Muchas veces he escuchado por parte de los  directores de MKT  y los CEO´s de las empresas que sienten que las agencias no hacemos lo suficiente para contribuir a la rentabilidad de nuestros clientes y que estamos “encaprichados” por nuestra propia creatividad, que estamos desconectados de las situaciones a corto plazo sin entender las presiones que reciben  por parte de sus accionistas y que nos justificamos aludiendo a los cortos recursos que nos dan para trabajar.

(En gran parte los recursos que nos dan para trabajar tiene que ver con los resultados que se esperan, el éxito de una campaña no basta con el concepto creativo del mensaje sino cuántas veces lo dices pero ese es otro tema).


No es que nos encaprichemos en nuestra propia creatividad, las marcas nos contratan para generar ideas disruptivas, arriesgadas, que resuelvan problemas de comunicación, ideas que puedan llegar a otros mercados, por pensar diferente, darle valor a su marca y hacerla totalmente diferente a la de su competencia.
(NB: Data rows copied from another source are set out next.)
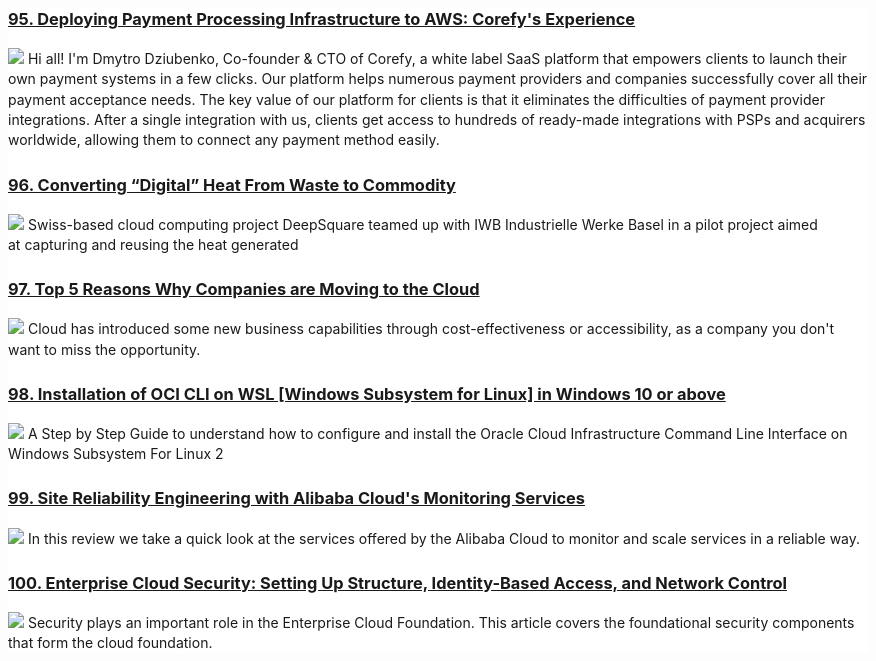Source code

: ### [95. Deploying Payment Processing Infrastructure to AWS: Corefy's Experience](https://hackernoon.com/deploying-payment-processing-infrastructure-to-aws-corefys-experience)
![](https://cdn.hackernoon.com/images/cZRwLK2V7qQxUHUoQztpK8ODFnx2-0o93pjt.jpeg)
Hi all! I'm Dmytro Dziubenko, Co-founder & CTO of Corefy, a white label SaaS platform that empowers clients to launch their own payment systems in a few clicks. Our platform helps numerous payment providers and companies successfully cover all their payment acceptance needs. The key value of our platform for clients is that it eliminates the difficulties of payment provider integrations. After a single integration with us, clients get access to hundreds of ready-made integrations with PSPs and acquirers worldwide, allowing them to connect any payment method easily. 

### [96. Converting “Digital” Heat From Waste to Commodity](https://hackernoon.com/converting-digital-heat-from-waste-to-commodity)
![](https://cdn.hackernoon.com/images/wyLN3yhwtVaMAIlYJR1nlsHsErN2-td93m8r.jpeg)
Swiss-based cloud computing project DeepSquare teamed up with IWB Industrielle Werke Basel in a pilot project aimed at capturing and reusing the heat generated 

### [97. Top 5 Reasons Why Companies are Moving to the Cloud](https://hackernoon.com/top-5-reasons-why-companies-are-moving-to-the-cloud)
![](https://cdn.hackernoon.com/images/zVaxL0LohRUpfDQhznRQ9z3y5tj1-qn93h55.jpeg)
Cloud has introduced some new business capabilities through cost-effectiveness or accessibility, as a company you don't want to miss the opportunity.

### [98. Installation of OCI CLI on WSL [Windows Subsystem for Linux] in Windows 10 or above](https://hackernoon.com/installation-of-oci-cli-on-wsl-windows-subsystem-for-linux-in-windows-10-or-above)
![](https://cdn.hackernoon.com/images/gmpVomClOvV69D0a3cbkmvpIH9N2-wlc2h2d.png)
A Step by Step Guide to understand how to configure and install the Oracle Cloud Infrastructure Command Line Interface on Windows Subsystem For Linux 2

### [99. Site Reliability Engineering with Alibaba Cloud's Monitoring Services](https://hackernoon.com/site-reliability-engineering-with-alibaba-clouds-monitoring-services-ge2n37mz)
![](https://cdn.hackernoon.com/images/RHANbxrXjsYoxIMTyKJFleCFJyC3-oo7k35ar.jpeg)
In this review we take a quick look at the services offered by the Alibaba Cloud to monitor and scale services in a reliable way.

### [100. Enterprise Cloud Security: Setting Up Structure, Identity-Based Access, and Network Control](https://hackernoon.com/enterprise-cloud-security-setting-up-structure-identity-based-access-and-network-control-8nk933jz)
![](https://hackernoon.com/images/sakENsU3wXMEg5rz1GGwo7zGEVk1-we6o33i9.png)
Security plays an important role in the Enterprise Cloud Foundation. This article covers the foundational security components that form the cloud foundation.

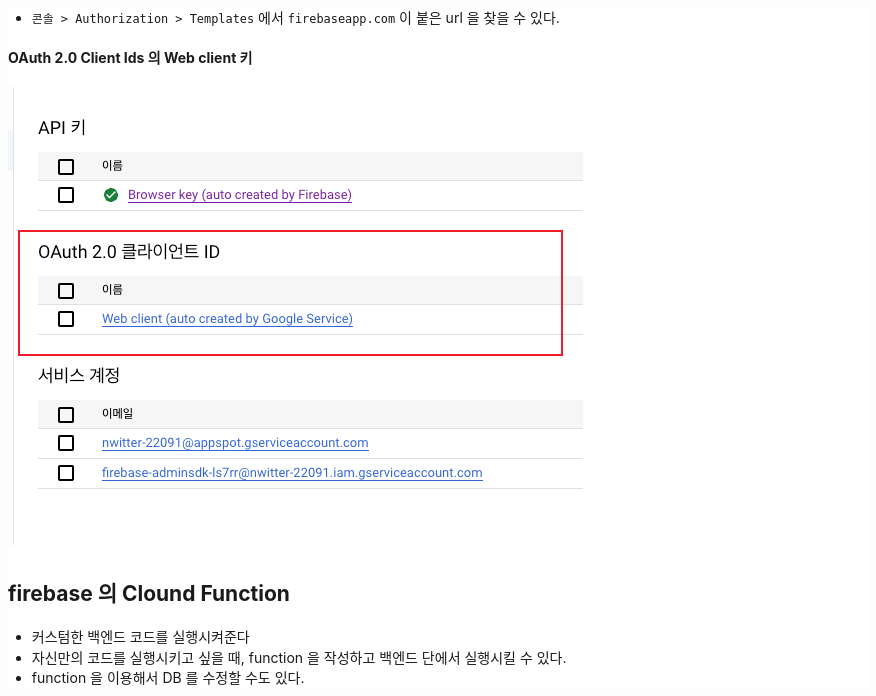 - `콘솔 > Authorization > Templates` 에서 `firebaseapp.com` 이 붙은 url 을 찾을 수 있다.

#### OAuth 2.0 Client Ids 의 Web client 키

![](readMeImages/2022-12-27-04-55-46.png)

## firebase 의 Clound Function

- 커스텀한 백엔드 코드를 실행시켜준다
- 자신만의 코드를 실행시키고 싶을 때, function 을 작성하고 백엔드 단에서 실행시킬 수 있다.
- function 을 이용해서 DB 를 수정할 수도 있다.
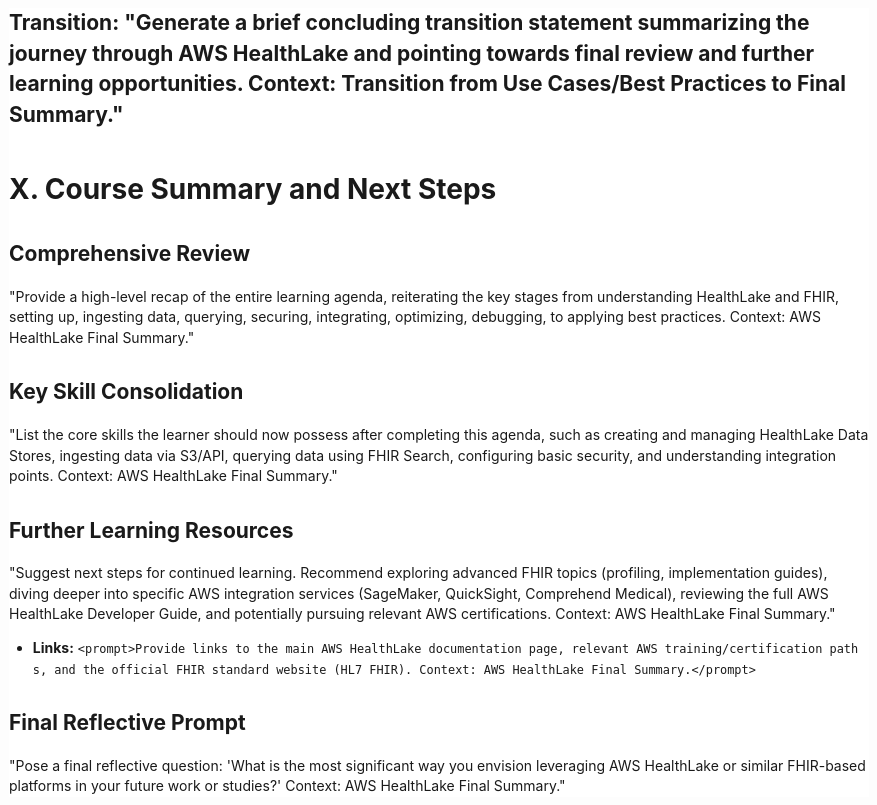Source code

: **Transition:** "<prompt>Generate a brief concluding transition statement summarizing the journey through AWS HealthLake and pointing towards final review and further learning opportunities. Context: Transition from Use Cases/Best Practices to Final Summary.</prompt>"
---

# X. Course Summary and Next Steps

## Comprehensive Review
"<prompt>Provide a high-level recap of the entire learning agenda, reiterating the key stages from understanding HealthLake and FHIR, setting up, ingesting data, querying, securing, integrating, optimizing, debugging, to applying best practices. Context: AWS HealthLake Final Summary.</prompt>"

## Key Skill Consolidation
"<prompt>List the core skills the learner should now possess after completing this agenda, such as creating and managing HealthLake Data Stores, ingesting data via S3/API, querying data using FHIR Search, configuring basic security, and understanding integration points. Context: AWS HealthLake Final Summary.</prompt>"

## Further Learning Resources
"<prompt>Suggest next steps for continued learning. Recommend exploring advanced FHIR topics (profiling, implementation guides), diving deeper into specific AWS integration services (SageMaker, QuickSight, Comprehend Medical), reviewing the full AWS HealthLake Developer Guide, and potentially pursuing relevant AWS certifications. Context: AWS HealthLake Final Summary.</prompt>"
*   **Links:** `<prompt>Provide links to the main AWS HealthLake documentation page, relevant AWS training/certification paths, and the official FHIR standard website (HL7 FHIR). Context: AWS HealthLake Final Summary.</prompt>`

## Final Reflective Prompt
"<prompt>Pose a final reflective question: 'What is the most significant way you envision leveraging AWS HealthLake or similar FHIR-based platforms in your future work or studies?' Context: AWS HealthLake Final Summary.</prompt>"

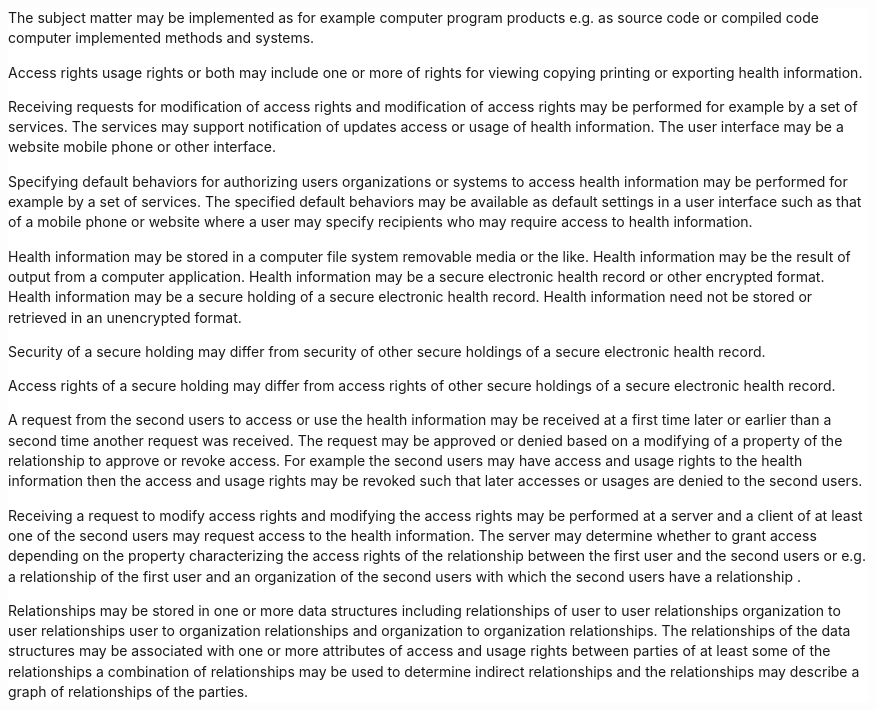 The subject matter may be implemented as for example computer program products e.g. as source code or compiled code computer implemented methods and systems.

Access rights usage rights or both may include one or more of rights for viewing copying printing or exporting health information.

Receiving requests for modification of access rights and modification of access rights may be performed for example by a set of services. The services may support notification of updates access or usage of health information. The user interface may be a website mobile phone or other interface.

Specifying default behaviors for authorizing users organizations or systems to access health information may be performed for example by a set of services. The specified default behaviors may be available as default settings in a user interface such as that of a mobile phone or website where a user may specify recipients who may require access to health information.

Health information may be stored in a computer file system removable media or the like. Health information may be the result of output from a computer application. Health information may be a secure electronic health record or other encrypted format. Health information may be a secure holding of a secure electronic health record. Health information need not be stored or retrieved in an unencrypted format.

Security of a secure holding may differ from security of other secure holdings of a secure electronic health record.

Access rights of a secure holding may differ from access rights of other secure holdings of a secure electronic health record.

A request from the second users to access or use the health information may be received at a first time later or earlier than a second time another request was received. The request may be approved or denied based on a modifying of a property of the relationship to approve or revoke access. For example the second users may have access and usage rights to the health information then the access and usage rights may be revoked such that later accesses or usages are denied to the second users.

Receiving a request to modify access rights and modifying the access rights may be performed at a server and a client of at least one of the second users may request access to the health information. The server may determine whether to grant access depending on the property characterizing the access rights of the relationship between the first user and the second users or e.g. a relationship of the first user and an organization of the second users with which the second users have a relationship .

Relationships may be stored in one or more data structures including relationships of user to user relationships organization to user relationships user to organization relationships and organization to organization relationships. The relationships of the data structures may be associated with one or more attributes of access and usage rights between parties of at least some of the relationships a combination of relationships may be used to determine indirect relationships and the relationships may describe a graph of relationships of the parties.
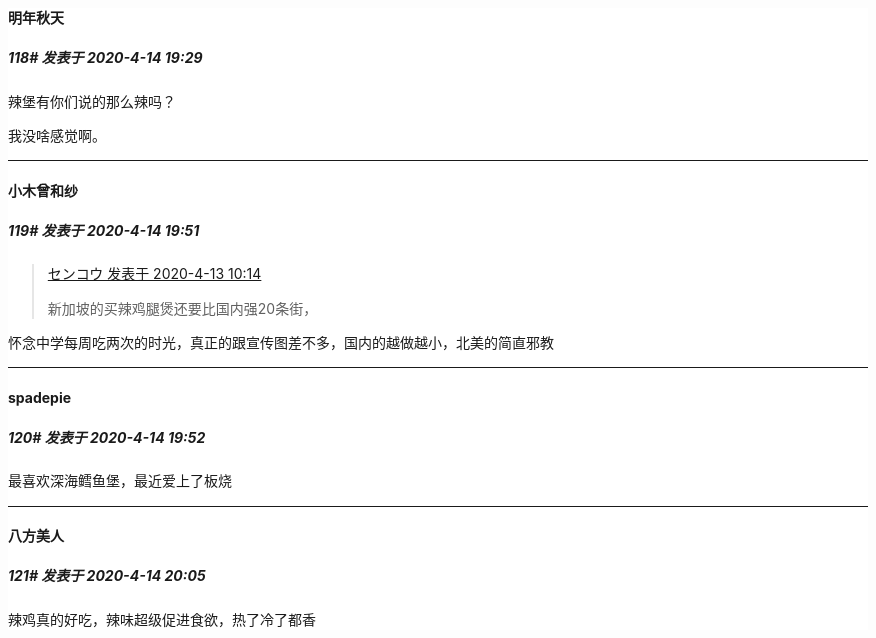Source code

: ####  明年秋天  
##### 118#       发表于 2020-4-14 19:29


辣堡有你们说的那么辣吗？

我没啥感觉啊。


-----

####  小木曾和纱  
##### 119#       发表于 2020-4-14 19:51


<blockquote><a href="httphttps://bbs.saraba1st.com/2b/forum.php?mod=redirect&amp;goto=findpost&amp;pid=47070509&amp;ptid=1923996" target="_blank">センコウ 发表于 2020-4-13 10:14</a>

新加坡的买辣鸡腿煲还要比国内强20条街，</blockquote>
怀念中学每周吃两次的时光，真正的跟宣传图差不多，国内的越做越小，北美的简直邪教


-----

####  spadepie  
##### 120#       发表于 2020-4-14 19:52


最喜欢深海鳕鱼堡，最近爱上了板烧


-----

####  八方美人  
##### 121#       发表于 2020-4-14 20:05


辣鸡真的好吃，辣味超级促进食欲，热了冷了都香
Para eso trabajamos las agencias creativas pero por más que nos esforcemos, insistamos, peleemos, argumentemos y nos desangremos ante el cliente, la gran mayoría de ellos no se aventuran a aprobar propuestas diferentes y las campañas terminan sin tener sentido o, en el peor de los casos, la misma basura genérica que vemos todos los días en la calle.

¿Pero qué es lo que pasa en este proceso? ¿Por qué cuando se presenta una gran idea se termina ejecutando otra cosa? La respuesta está en el proceso de parte del cliente. Cuando se empieza a trabajar en una campaña los estrategas no están en el proceso, delegan esta responsabilidad a sus subordinados que, muchas veces, no tienen idea o visión del alcance a obtener con dicha campaña, o de las verdaderas métricas a alcanzar, o en la mayoría de los casos, no quieren aventurarse a una estrategia innovadora por miedo a perder su trabajo por haber autorizado la campaña. Si nosotros, las agencias, no tenemos la libertad de trabajar como mejor sentimos que debe ser guiada la marca difícilmente existirán buenos resultados.

¿Cuál es la respuesta? Es fácil, si las ideas fundamentadas de una agencia no terminan “manoseadas” por el cliente y ésta no genera resultados, la agencia debería retirarse. Y debería existir un compromiso por ambas partes. Es la sutil diferencia entre ser generadores de ideas y un partner estratégico o maquiladores de ideas”.